- _How to complete this task_:
Reproduce the records verbatim, starting at their first line and ending with the line that contains "da güneş gözlüklerinden", including both of those lines.

- _Saved data entries_:
--- START ---

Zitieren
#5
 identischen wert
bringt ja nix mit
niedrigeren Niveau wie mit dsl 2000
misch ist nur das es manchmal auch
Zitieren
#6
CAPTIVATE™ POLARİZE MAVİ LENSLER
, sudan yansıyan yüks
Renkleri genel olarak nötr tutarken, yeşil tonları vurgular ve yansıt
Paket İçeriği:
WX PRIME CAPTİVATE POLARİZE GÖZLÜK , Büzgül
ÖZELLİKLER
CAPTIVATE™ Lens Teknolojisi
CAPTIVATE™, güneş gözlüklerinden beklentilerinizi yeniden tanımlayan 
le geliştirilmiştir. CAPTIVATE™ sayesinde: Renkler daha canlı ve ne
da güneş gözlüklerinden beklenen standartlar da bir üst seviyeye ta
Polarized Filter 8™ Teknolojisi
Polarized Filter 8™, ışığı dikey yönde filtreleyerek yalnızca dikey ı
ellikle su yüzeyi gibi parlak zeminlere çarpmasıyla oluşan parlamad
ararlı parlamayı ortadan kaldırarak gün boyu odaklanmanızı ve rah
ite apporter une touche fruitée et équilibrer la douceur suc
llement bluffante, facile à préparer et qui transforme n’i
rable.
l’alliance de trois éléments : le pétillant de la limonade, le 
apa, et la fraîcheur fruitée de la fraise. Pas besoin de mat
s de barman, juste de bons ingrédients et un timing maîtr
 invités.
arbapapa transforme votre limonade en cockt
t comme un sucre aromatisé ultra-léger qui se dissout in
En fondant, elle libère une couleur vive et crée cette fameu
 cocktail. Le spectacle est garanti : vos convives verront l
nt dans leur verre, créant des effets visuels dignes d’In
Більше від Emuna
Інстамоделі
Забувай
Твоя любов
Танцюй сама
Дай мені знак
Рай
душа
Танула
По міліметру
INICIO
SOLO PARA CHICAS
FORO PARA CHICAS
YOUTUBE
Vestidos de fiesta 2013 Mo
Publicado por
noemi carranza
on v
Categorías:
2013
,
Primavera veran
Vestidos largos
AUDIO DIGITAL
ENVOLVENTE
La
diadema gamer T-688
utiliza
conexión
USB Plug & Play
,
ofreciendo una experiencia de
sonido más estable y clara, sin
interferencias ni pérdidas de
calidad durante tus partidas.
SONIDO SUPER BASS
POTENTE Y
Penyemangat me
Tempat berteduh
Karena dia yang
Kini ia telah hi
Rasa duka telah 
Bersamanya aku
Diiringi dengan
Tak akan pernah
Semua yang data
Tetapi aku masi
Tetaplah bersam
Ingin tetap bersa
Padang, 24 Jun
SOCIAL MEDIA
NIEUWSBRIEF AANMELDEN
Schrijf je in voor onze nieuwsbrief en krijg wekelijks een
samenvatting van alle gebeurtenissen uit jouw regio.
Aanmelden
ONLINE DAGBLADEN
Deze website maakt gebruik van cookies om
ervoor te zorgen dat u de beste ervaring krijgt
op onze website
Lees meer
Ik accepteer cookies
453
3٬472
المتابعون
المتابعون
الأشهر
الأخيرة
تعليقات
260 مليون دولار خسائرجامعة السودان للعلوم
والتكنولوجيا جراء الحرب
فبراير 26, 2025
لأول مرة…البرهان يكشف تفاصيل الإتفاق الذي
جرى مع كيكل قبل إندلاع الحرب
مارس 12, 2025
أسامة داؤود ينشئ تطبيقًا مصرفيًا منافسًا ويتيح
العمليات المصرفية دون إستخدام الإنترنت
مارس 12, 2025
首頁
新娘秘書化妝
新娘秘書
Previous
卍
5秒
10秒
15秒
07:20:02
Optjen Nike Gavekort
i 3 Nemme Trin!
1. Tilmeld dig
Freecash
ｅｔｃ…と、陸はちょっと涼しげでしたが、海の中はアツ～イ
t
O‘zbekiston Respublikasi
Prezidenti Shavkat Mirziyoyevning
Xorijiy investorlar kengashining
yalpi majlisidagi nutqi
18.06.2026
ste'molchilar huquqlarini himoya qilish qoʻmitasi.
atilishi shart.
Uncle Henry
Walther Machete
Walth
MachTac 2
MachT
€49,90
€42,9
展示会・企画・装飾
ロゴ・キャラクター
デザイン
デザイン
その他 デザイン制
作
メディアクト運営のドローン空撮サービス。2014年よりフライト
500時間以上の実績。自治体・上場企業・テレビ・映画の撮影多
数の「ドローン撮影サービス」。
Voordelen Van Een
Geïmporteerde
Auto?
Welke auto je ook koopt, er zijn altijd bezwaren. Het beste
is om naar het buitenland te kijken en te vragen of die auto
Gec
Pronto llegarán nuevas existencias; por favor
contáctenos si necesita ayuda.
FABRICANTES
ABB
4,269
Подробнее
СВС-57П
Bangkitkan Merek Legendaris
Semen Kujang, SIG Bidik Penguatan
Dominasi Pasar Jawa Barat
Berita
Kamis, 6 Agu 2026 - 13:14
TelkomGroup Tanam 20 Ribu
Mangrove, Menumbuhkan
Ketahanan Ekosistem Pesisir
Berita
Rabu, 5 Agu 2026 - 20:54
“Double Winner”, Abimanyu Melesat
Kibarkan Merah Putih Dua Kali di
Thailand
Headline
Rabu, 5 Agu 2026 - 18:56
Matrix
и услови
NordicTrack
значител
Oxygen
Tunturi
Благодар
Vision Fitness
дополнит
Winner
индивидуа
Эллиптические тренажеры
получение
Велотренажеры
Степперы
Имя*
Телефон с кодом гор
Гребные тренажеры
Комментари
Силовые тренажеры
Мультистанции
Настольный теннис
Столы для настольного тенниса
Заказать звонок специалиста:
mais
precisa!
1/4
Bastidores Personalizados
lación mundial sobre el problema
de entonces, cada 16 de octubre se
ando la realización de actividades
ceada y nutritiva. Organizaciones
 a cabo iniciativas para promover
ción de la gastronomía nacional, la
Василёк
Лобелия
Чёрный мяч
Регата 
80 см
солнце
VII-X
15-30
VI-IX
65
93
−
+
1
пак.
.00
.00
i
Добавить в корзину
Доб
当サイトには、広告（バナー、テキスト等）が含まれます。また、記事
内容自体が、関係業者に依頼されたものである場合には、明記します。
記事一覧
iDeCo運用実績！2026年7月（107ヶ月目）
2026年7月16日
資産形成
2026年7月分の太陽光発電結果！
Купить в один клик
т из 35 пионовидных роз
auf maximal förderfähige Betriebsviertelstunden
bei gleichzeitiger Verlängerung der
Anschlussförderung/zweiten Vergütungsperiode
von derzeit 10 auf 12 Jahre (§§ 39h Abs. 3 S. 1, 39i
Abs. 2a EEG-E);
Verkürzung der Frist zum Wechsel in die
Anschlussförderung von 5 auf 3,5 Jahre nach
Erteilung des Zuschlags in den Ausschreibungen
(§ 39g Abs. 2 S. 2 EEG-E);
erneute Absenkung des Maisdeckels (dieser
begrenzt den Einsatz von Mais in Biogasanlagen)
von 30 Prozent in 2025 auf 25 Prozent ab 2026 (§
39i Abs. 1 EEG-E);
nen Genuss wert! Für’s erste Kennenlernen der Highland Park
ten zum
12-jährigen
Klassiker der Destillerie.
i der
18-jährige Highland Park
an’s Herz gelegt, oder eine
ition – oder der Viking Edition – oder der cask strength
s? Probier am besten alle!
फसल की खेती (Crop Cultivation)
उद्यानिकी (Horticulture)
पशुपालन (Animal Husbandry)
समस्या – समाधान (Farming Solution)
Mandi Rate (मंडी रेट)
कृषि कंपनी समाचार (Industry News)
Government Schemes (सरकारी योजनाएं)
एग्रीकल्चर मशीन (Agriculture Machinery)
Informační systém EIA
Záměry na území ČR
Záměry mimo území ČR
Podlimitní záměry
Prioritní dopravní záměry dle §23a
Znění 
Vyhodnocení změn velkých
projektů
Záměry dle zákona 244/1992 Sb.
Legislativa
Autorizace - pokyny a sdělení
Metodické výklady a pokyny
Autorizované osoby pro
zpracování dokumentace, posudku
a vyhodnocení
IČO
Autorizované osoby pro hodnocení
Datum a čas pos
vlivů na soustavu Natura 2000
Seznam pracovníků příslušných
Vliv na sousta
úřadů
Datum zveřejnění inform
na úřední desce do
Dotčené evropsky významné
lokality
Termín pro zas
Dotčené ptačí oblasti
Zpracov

--- END ---

- _Solution to this problem_:
Zitieren
#5
 identischen wert
bringt ja nix mit
niedrigeren Niveau wie mit dsl 2000
misch ist nur das es manchmal auch
Zitieren
#6
CAPTIVATE™ POLARİZE MAVİ LENSLER
, sudan yansıyan yüks
Renkleri genel olarak nötr tutarken, yeşil tonları vurgular ve yansıt
Paket İçeriği:
WX PRIME CAPTİVATE POLARİZE GÖZLÜK , Büzgül
ÖZELLİKLER
CAPTIVATE™ Lens Teknolojisi
CAPTIVATE™, güneş gözlüklerinden beklentilerinizi yeniden tanımlayan 
le geliştirilmiştir. CAPTIVATE™ sayesinde: Renkler daha canlı ve ne
da güneş gözlüklerinden beklenen standartlar da bir üst seviyeye ta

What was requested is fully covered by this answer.